Comment votre passage à l’INRS vous a-t-il préparée pour votre carrière?

J’y ai appris à travailler en interdisciplinarité. J’ai découvert la recherche engagée. Et j’ai constaté une grande ouverture. Au-delà de leurs expertise et compétences, les profs étaient des êtres humains qui nous transmettaient leur passion. C’est resté avec moi.

Quels conseils aimeriez-vous donner aux étudiantes et étudiants actuels?

Il ne faut pas craindre les parcours atypiques. Un parcours de chercheur, ce n’est pas linéaire. Il est possible de changer de direction, mais il faut accepter que cela prenne plus de temps pour faire le détour. Il faut suivre ses valeurs et sa passion. Aujourd’hui, il y a une très grande résonance entre ce que je crois et ce que je fais et c’est moteur au jour le jour. Par moment, ce n’était pas si clair. Mais il ne faut pas avoir peur, il faut accepter les doutes et l’incertitude.

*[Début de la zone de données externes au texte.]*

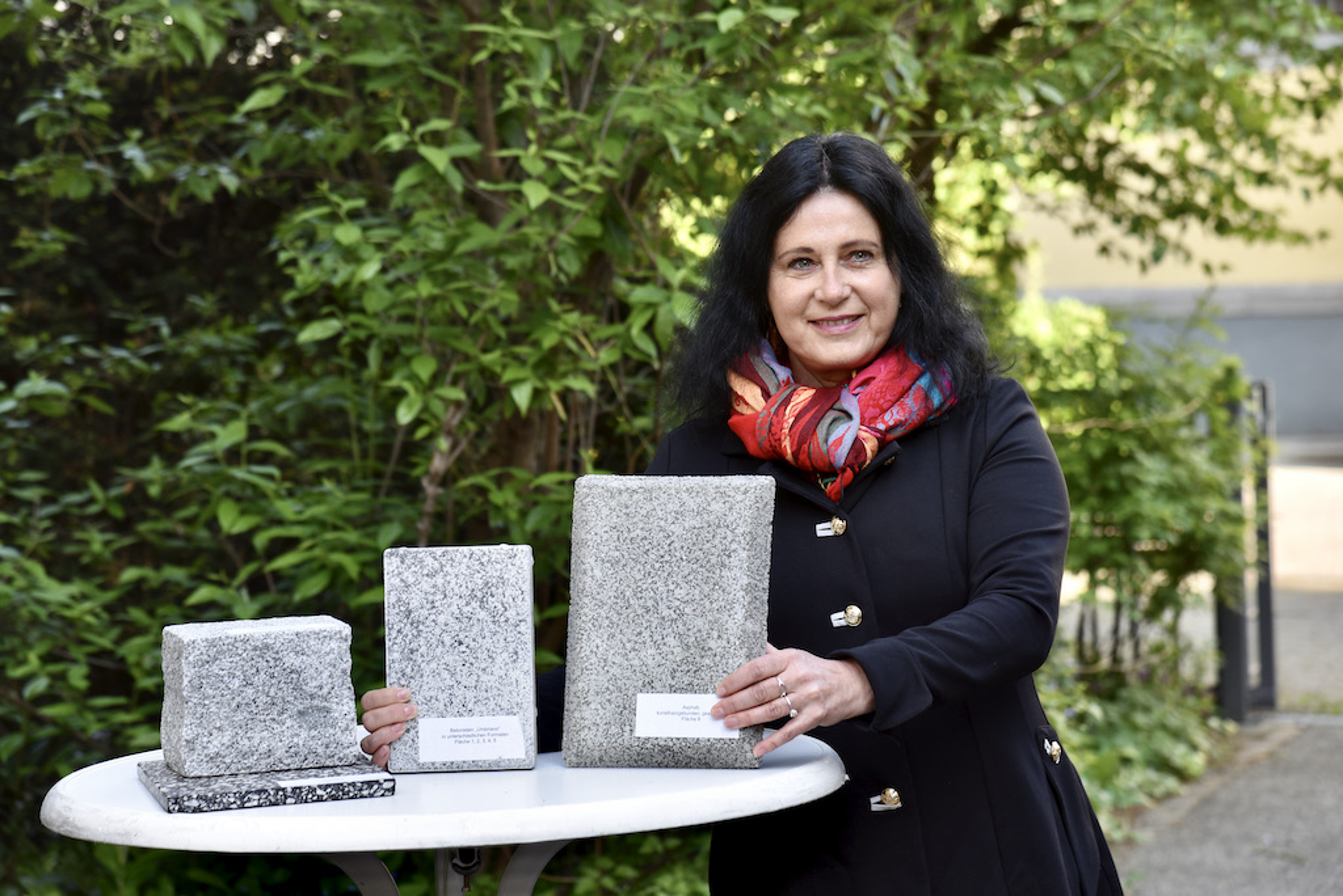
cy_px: 448
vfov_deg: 12.5
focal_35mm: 110
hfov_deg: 18.6
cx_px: 672
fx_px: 4106
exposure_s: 1/160
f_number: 6.3
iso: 400
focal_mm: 110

Souvent, dans le milieu universitaire, on peut penser qu’on a un plus grand impact par nos travaux de recherche, par l’avancement des connaissances, mais en fait, c’est plutôt par la formation. Ce qu’on enseigne est transformateur pour un grand nombre de personnes qui étudient pour réaliser leurs rêves. Et c’est tellement important.

Aussi, une chose que j’aurais voulu qu’on me dise quand j’étais doctorante, c’est que ce n’est pas juste la thèse qui compte. C’est tout ce qui est autour : acquérir des compétences, réseauter, travailler avec d’autres, essayer d’autres avenues... Les gens et les nouvelles expériences nous font évoluer.

Enfin, un mot sur la santé mentale. Je crois que c’est plus facile d’en parler au Canada. À mon avis, on doit réfléchir aux attentes de performances envers les jeunes chercheurs : il faut rapidement publier, obtenir des fonds de recherche, il y a tout un discours d’excellence et de performance, etc. On valorise le fait d’être toujours super occupé. Mais, il faut faire attention et s’assurer qu’on mette son énergie là où se trouvent nos valeurs, ce qui est vraiment important pour nous, et trouver d’autres formes de reconnaissance pour être heureux et préserver son équilibre.

Quels sont vos souhaits pour l’avenir?

Mon souhait, c’est que de plus en plus de gens se mobilisent pour la planète, pour changer les choses avant qu’il ne soit trop tard. On a déjà trop attendu. Il est grand temps de mettre à profit le meilleur de ce qu’on est, que tout le monde ajoute sa pierre à l’édifice pour renverser la vapeur.